SUPPLIED MATERIAL:
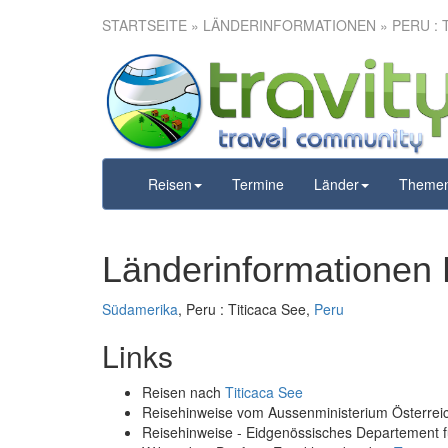
STARTSEITE
» LÄNDERINFORMATIONEN » PERU : T
Reisen
Termine
Länder
Theme
Länderinformationen P
Südamerika
, Peru : Titicaca See,
Peru
Links
Reisen nach
Titicaca See
Reisehinweise vom Aussenministerium Österre
Reisehinweise - Eidgenössisches Departement 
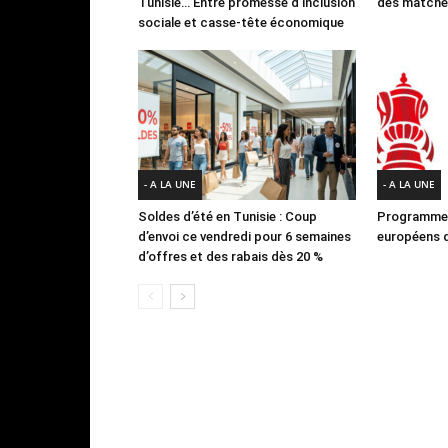
Tunisie… Entre promesse d’inclusion
des matches
sociale et casse-tête économique
- A LA UNE
- A LA UNE
Soldes d’été en Tunisie : Coup
Programme 
d’envoi ce vendredi pour 6 semaines
européens d
d’offres et des rabais dès 20 %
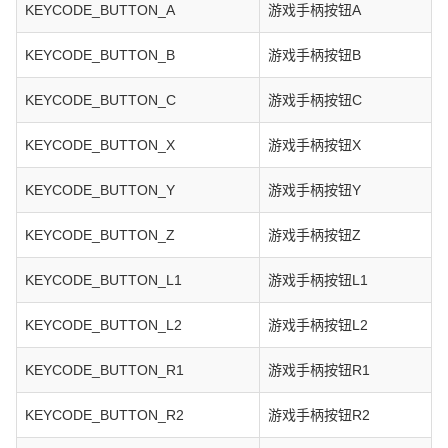
KEYCODE_BUTTON_A
游戏手柄按钮A
KEYCODE_BUTTON_B
游戏手柄按钮B
KEYCODE_BUTTON_C
游戏手柄按钮C
KEYCODE_BUTTON_X
游戏手柄按钮X
KEYCODE_BUTTON_Y
游戏手柄按钮Y
KEYCODE_BUTTON_Z
游戏手柄按钮Z
KEYCODE_BUTTON_L1
游戏手柄按钮L1
KEYCODE_BUTTON_L2
游戏手柄按钮L2
KEYCODE_BUTTON_R1
游戏手柄按钮R1
KEYCODE_BUTTON_R2
游戏手柄按钮R2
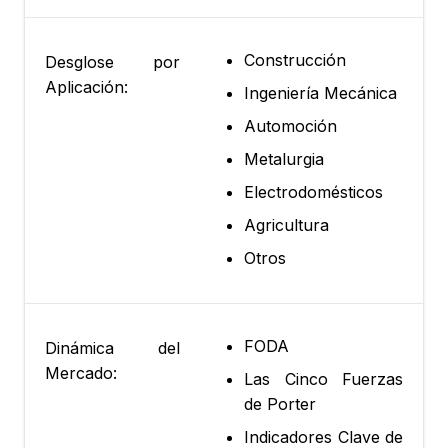
Construcción
Desglose por
Aplicación:
Ingeniería Mecánica
Automoción
Metalurgia
Electrodomésticos
Agricultura
Otros
FODA
Dinámica del
Mercado:
Las Cinco Fuerzas
de Porter
Indicadores Clave de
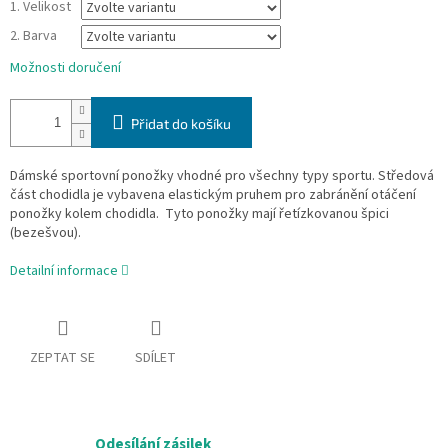
1. Velikost
2. Barva
Možnosti doručení
Přidat do košíku
Dámské sportovní ponožky vhodné pro všechny typy sportu. Středová
část chodidla je vybavena elastickým pruhem pro zabránění otáčení
ponožky kolem chodidla. Tyto ponožky mají řetízkovanou špici
(bezešvou).
Detailní informace
ZEPTAT SE
SDÍLET
Odesílání zásilek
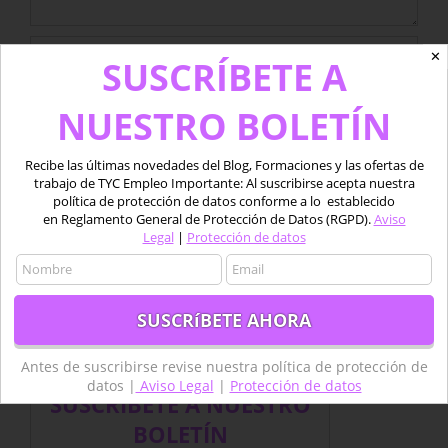
✕
SUSCRÍBETE A
NUESTRO BOLETÍN
Recibe las últimas novedades del Blog, Formaciones y las ofertas de
trabajo de TYC Empleo Importante: Al suscribirse acepta nuestra
Guardar mi nombre, email y sitio web en este
política de protección de datos conforme a lo establecido
navegador para la próxima vez que comente.
en Reglamento General de Protección de Datos (RGPD).
Aviso
Legal
|
Protección de datos
Antes de suscribirse revise nuestra política de protección de
datos |
Aviso Legal
|
Protección de datos
SUSCRÍBETE A NUESTRO
BOLETÍN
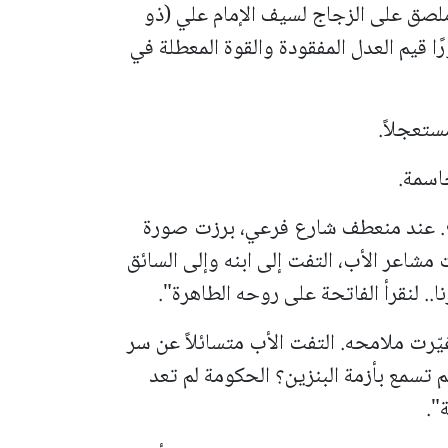
لصق على الزجاج لسيف الإمام علي (ذو
ا قيم العدل المفقودة والقوة المعطلة في
ستعجلاً.
اسمة.
ع. عند منعطف شارع فرعي، برزت صورة
مشاعر الأب، التفت إلى ابنه وإلى السائق
. لنقرأ الفاتحة على روحه الطاهرة".
غيّرت ملامحه. التفت الأب متسائلاً عن سر
 تسمع بأزمة البنزين؟ الحكومة لم تعد
".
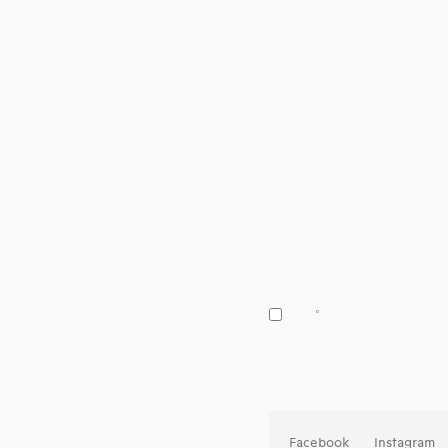
Facebook
Instagram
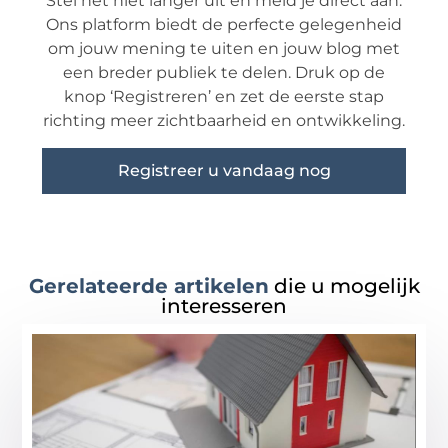
Stel het niet langer uit en meld je direct aan.
Ons platform biedt de perfecte gelegenheid
om jouw mening te uiten en jouw blog met
een breder publiek te delen. Druk op de
knop ‘Registreren’ en zet de eerste stap
richting meer zichtbaarheid en ontwikkeling.
Registreer u vandaag nog
Gerelateerde artikelen
die u mogelijk
interesseren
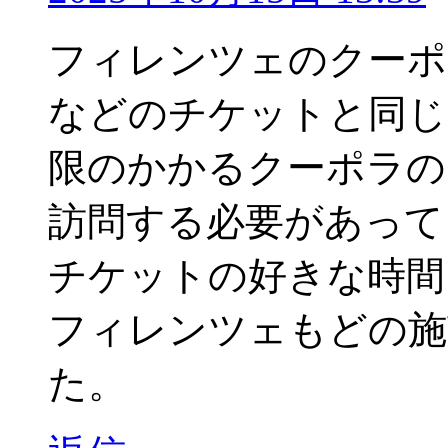
フィレンツェのクーポ
などのチケットと同じ
限のかかるクーポラの
訪問する必要があって
チケットの好きな時間
フィレンツェもどの施
た。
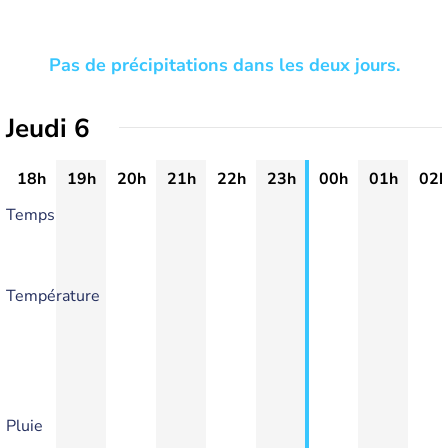
Pas de précipitations dans les deux jours.
Jeudi 6
18h
19h
20h
21h
22h
23h
00h
01h
02h
Temps
Température
Pluie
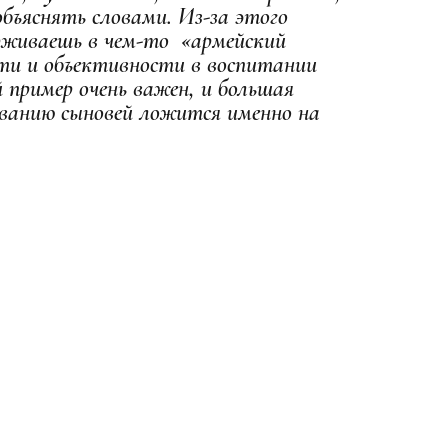
объяснять словами. Из-за этого
ерживаешь в чем-то «армейский
ти и объективности в воспитании
 пример очень важен, и большая
ванию сыновей ложится именно на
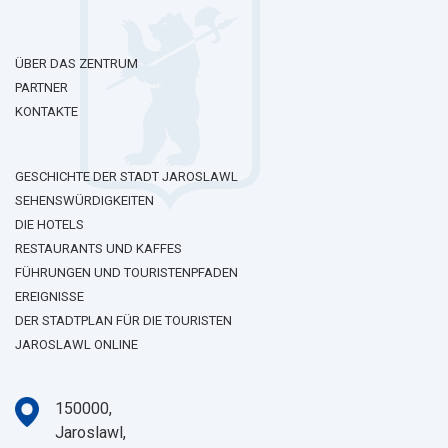
ÜBER DAS ZENTRUM
PARTNER
KONTAKTE
GESCHICHTE DER STADT JAROSLAWL
SEHENSWÜRDIGKEITEN
DIE HOTELS
RESTAURANTS UND KAFFES
FÜHRUNGEN UND TOURISTENPFADEN
EREIGNISSE
DER STADTPLAN FÜR DIE TOURISTEN
JAROSLAWL ONLINE
150000,
Jaroslawl,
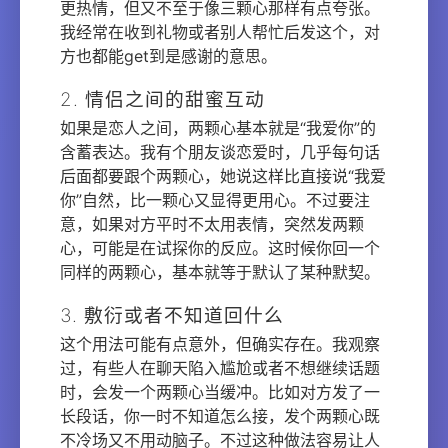
更热情，但又不至于像三颗心那样有点夸张。
我经常在收到礼物或者别人帮忙后发这个，对
方也都能get到是感谢的意思。
2. 情侣之间的甜蜜互动
如果是恋人之间，两颗心基本就是“我爱你”的
含蓄表达。我有个朋友谈恋爱时，几乎每句话
后面都要跟个两颗心，她说这样比直接说“我爱
你”自然，比一颗心又显得更用心。不过要注
意，如果对方平时不太用表情，突然发两颗
心，可能是在试探你的反应。这时候你回一个
同样的两颗心，基本就等于默认了某种默契。
3. 敷衍或者不知道回什么
这个用法可能有点意外，但确实存在。我观察
过，有些人在聊天陷入尴尬或者不想继续话题
时，会发一个两颗心当缓冲。比如对方发了一
长段话，你一时不知道怎么接，发个两颗心既
不冷场又不用动脑子。不过这种做法容易让人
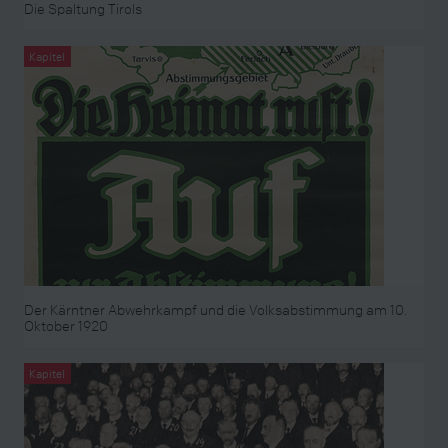
Die Spaltung Tirols
Kapitel
Der Kärntner Abwehrkampf und die Volksabstimmung am 10.
Oktober 1920
Kapitel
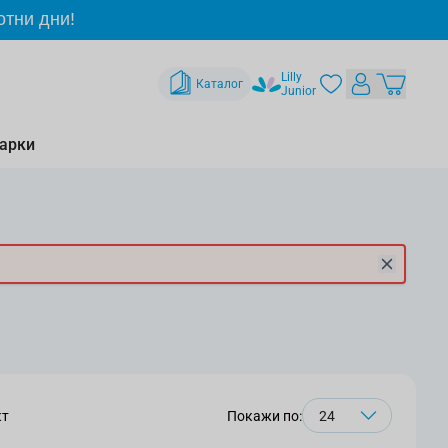
отни дни!
Lilly
Каталог
Junior
арки
кт
Покажи по:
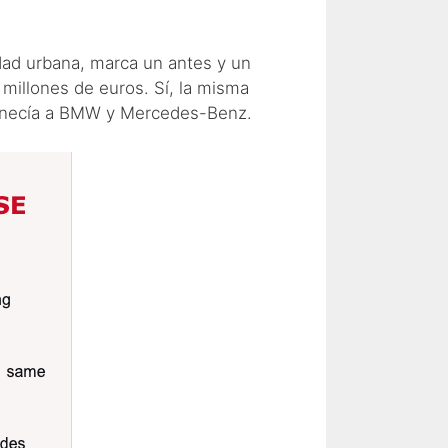
dad urbana, marca un antes y un
millones de euros. Sí, la misma
tenecía a BMW y Mercedes-Benz.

TASK DETAILS:
Copy out all the records, replacing "Kapitel" with "Abschnitt" wherever it occurs and leaving everything else unchanged. Leave out the pictures.

THE COMPLETED TASK:
STARTSEITE
» LÄNDERINFORMATIONEN » PERU : T
Reisen
Termine
Länder
Theme
Länderinformationen P
Südamerika
, Peru : Titicaca See,
Peru
Links
Reisen nach
Titicaca See
Reisehinweise vom Aussenministerium Österre
Reisehinweise - Eidgenössisches Departement 
Tunisie… Entre promesse d’inclusion
des matches
sociale et casse-tête économique
- A LA UNE
- A LA UNE
Soldes d’été en Tunisie : Coup
Programme 
d’envoi ce vendredi pour 6 semaines
européens d
d’offres et des rabais dès 20 %
KEYCODE_BUTTON_A
游戏手柄按钮A
KEYCODE_BUTTON_B
游戏手柄按钮B
KEYCODE_BUTTON_C
游戏手柄按钮C
KEYCODE_BUTTON_X
游戏手柄按钮X
KEYCODE_BUTTON_Y
游戏手柄按钮Y
KEYCODE_BUTTON_Z
游戏手柄按钮Z
KEYCODE_BUTTON_L1
游戏手柄按钮L1
KEYCODE_BUTTON_L2
游戏手柄按钮L2
KEYCODE_BUTTON_R1
游戏手柄按钮R1
KEYCODE_BUTTON_R2
游戏手柄按钮R2
Construcción
Desglose por
Aplicación:
Ingeniería Mecánica
Automoción
Metalurgia
Electrodomésticos
Agricultura
Otros
FODA
Dinámica del
Mercado:
Las Cinco Fuerzas
de Porter
Indicadores Clave de
1. Velikost
2. Barva
Možnosti doručení
Přidat do košíku
Dámské sportovní ponožky vhodné pro všechny typy sportu. Středová
část chodidla je vybavena elastickým pruhem pro zabránění otáčení
ponožky kolem chodidla. Tyto ponožky mají řetízkovanou špici
(bezešvou).
Detailní informace
ZEPTAT SE
SDÍLET
Odesílání zásilek
✕
SUSCRÍBETE A
NUESTRO BOLETÍN
Recibe las últimas novedades del Blog, Formaciones y las ofertas de
trabajo de TYC Empleo Importante: Al suscribirse acepta nuestra
Guardar mi nombre, email y sitio web en este
política de protección de datos conforme a lo establecido
navegador para la próxima vez que comente.
en Reglamento General de Protección de Datos (RGPD).
Aviso
Legal
|
Protección de datos
Antes de suscribirse revise nuestra política de protección de
datos |
Aviso Legal
|
Protección de datos
SUSCRÍBETE A NUESTRO
BOLETÍN
لصق على الزجاج لسيف الإمام علي (ذو
ا قيم العدل المفقودة والقوة المعطلة في
ستعجلاً.
اسمة.
ع. عند منعطف شارع فرعي، برزت صورة
مشاعر الأب، التفت إلى ابنه وإلى السائق
. لنقرأ الفاتحة على روحه الطاهرة".
غيّرت ملامحه. التفت الأب متسائلاً عن سر
 تسمع بأزمة البنزين؟ الحكومة لم تعد
".
Facebook
Instagram
Stel het niet langer uit en meld je direct aan.
Ons platform biedt de perfecte gelegenheid
om jouw mening te uiten en jouw blog met
een breder publiek te delen. Druk op de
knop ‘Registreren’ en zet de eerste stap
richting meer zichtbaarheid en ontwikkeling.
Registreer u vandaag nog
Gerelateerde artikelen
die u mogelijk
interesseren
フィレンツェのクーポ
などのチケットと同じ
限のかかるクーポラの
訪問する必要があって
チケットの好きな時間
フィレンツェもどの施
た。
Pas de précipitations dans les deux jours.
Jeudi 6
18h
19h
20h
21h
22h
23h
00h
01h
02h
Temps
Température
Pluie
объяснять словами. Из-за этого
ерживаешь в чем-то «армейский
ти и объективности в воспитании
 пример очень важен, и большая
ванию сыновей ложится именно на
ÜBER DAS ZENTRUM
PARTNER
KONTAKTE
GESCHICHTE DER STADT JAROSLAWL
SEHENSWÜRDIGKEITEN
DIE HOTELS
RESTAURANTS UND KAFFES
FÜHRUNGEN UND TOURISTENPFADEN
EREIGNISSE
DER STADTPLAN FÜR DIE TOURISTEN
JAROSLAWL ONLINE
150000,
Jaroslawl,
更热情，但又不至于像三颗心那样有点夸张。
我经常在收到礼物或者别人帮忙后发这个，对
方也都能get到是感谢的意思。
2. 情侣之间的甜蜜互动
如果是恋人之间，两颗心基本就是“我爱你”的
含蓄表达。我有个朋友谈恋爱时，几乎每句话
后面都要跟个两颗心，她说这样比直接说“我爱
你”自然，比一颗心又显得更用心。不过要注
意，如果对方平时不太用表情，突然发两颗
心，可能是在试探你的反应。这时候你回一个
同样的两颗心，基本就等于默认了某种默契。
3. 敷衍或者不知道回什么
这个用法可能有点意外，但确实存在。我观察
过，有些人在聊天陷入尴尬或者不想继续话题
时，会发一个两颗心当缓冲。比如对方发了一
长段话，你一时不知道怎么接，发个两颗心既
不冷场又不用动脑子。不过这种做法容易让人
Die Spaltung Tirols
Abschnitt
Der Kärntner Abwehrkampf und die Volksabstimmung am 10.
Oktober 1920
Abschnitt
отни дни!
Lilly
Каталог
Junior
арки
кт
Покажи по:
dad urbana, marca un antes y un
millones de euros. Sí, la misma
tenecía a BMW y Mercedes-Benz.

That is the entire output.